I went into a store this weekend to exchange something I bought a couple days earlier. I had paid for one thing, but the clerk had given me the wrong item. When I explained it to a different clerk today he went back to get the right item, then stopped to explain to his manager what he was doing. The boss got a bit huffy, and came up front to apologize. “No big deal,” I said, and then he asked “was it one of the young ones?”

Now, about half the people working in the store seemed to be in their late teens, but none of them had made the mistake. I told him, “no, it was someone older.” “Oh,” he said, “it wasn’t me, was it?” “No,” I replied, “not THAT old.”

He really caught me off guard by assuming the mistake had been made by one of his younger employees, as if being younger meant you were automatically stupid. It made me think about how we often view younger workers. While age and experience may go hand in hand, simply because someone is younger and presumably less experienced does not mean they are not capable of doing their job. You need to be careful not to discriminate against your younger employees simply because of their age.

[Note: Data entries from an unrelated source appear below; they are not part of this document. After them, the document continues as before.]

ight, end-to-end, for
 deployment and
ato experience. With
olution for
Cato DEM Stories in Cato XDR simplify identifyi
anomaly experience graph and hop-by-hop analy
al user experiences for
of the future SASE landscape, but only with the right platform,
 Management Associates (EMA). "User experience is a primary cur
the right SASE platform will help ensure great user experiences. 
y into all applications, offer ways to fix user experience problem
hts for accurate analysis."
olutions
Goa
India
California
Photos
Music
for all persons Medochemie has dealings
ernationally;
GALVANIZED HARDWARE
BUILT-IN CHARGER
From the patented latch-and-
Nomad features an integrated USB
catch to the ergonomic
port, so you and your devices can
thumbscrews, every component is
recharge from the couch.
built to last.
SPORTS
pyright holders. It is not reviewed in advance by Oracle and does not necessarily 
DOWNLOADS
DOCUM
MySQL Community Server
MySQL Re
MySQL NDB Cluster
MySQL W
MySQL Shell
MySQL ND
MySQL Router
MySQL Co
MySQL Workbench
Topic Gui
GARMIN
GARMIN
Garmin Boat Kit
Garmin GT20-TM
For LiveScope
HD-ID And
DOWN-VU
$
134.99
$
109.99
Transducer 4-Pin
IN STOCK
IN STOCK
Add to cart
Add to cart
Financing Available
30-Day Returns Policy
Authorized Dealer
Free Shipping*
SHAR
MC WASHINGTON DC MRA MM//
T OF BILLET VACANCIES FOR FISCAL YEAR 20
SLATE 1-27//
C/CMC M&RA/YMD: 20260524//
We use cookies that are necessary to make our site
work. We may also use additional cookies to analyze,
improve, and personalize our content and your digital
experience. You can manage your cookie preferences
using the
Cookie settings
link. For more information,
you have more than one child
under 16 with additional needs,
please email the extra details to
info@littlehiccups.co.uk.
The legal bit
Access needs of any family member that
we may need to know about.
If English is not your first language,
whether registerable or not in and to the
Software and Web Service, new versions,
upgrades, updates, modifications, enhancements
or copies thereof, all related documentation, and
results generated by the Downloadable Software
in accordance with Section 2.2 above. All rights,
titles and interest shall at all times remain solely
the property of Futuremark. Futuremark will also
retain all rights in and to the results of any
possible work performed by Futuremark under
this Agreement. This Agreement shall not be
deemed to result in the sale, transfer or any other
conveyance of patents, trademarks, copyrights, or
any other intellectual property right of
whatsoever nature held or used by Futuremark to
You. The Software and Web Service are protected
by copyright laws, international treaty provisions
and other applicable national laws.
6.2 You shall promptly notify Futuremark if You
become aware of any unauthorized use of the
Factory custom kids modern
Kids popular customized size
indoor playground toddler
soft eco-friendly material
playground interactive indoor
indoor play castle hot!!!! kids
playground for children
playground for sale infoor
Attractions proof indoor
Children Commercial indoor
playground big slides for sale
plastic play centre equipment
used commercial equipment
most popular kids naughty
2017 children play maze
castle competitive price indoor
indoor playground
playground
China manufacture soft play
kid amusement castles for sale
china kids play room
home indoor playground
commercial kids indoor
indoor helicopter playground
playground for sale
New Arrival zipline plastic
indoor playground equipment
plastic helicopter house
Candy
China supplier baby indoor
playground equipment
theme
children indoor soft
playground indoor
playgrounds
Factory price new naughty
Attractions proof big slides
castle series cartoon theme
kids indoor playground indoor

Before we go any further, let me make it clear that yes, I know there are laws about age discrimination in the workplace, and no, I am not talking about that. Far be it from me to practice law without a license (you can get in a lot of trouble for that; I am more likely to practice medicine without a license instead). Putting aside the legal issues, think about what you might miss out on if you isolate your younger employees as if they cannot contribute as much.

First, just consider how many people you are pushing to the side if you marginalize your younger workers. (how you define “younger,” of course, may depend on how old you are) The bulk of the production work in your organization is likely done by younger employees, while older employees fill management positions. If your younger employees really cannot produce, then you have got some serious problems. In the multigenerational workforce that is common today, a lot of younger people are most likely going to be working alongside older ones, and you need to be able to work together, not against each other.

Younger employees are often derided for being fresh from school, but to me, that sounds like a plus. Someone who has recently been in a learning environment has (hopefully) been exposed to new thinking that is relevant to the field, and is also more likely to be in a receptive mode when it comes to learning new things on the job. Matching up fresh ideas with experienced people sounds like a winning combination, not like babysitting.

Those fresh ideas are another reason you should welcome your younger employees. Experience is very helpful in an organization but it can also be a problem, especially if you let your successes blind you to new possibilities. People who are not carrying the experiential baggage you carry may ask the “why do we do it that way?” questions that your company needs to be able to answer. If you are looking at lack of experience as a problem, try to turn it into an opportunity instead.

When an older person hears a compliment to the effect that they are doing something great “for someone their age,” a common response is, “hey, age is just a number.” Remember, though, that the concept applies just as well at the other end of the spectrum.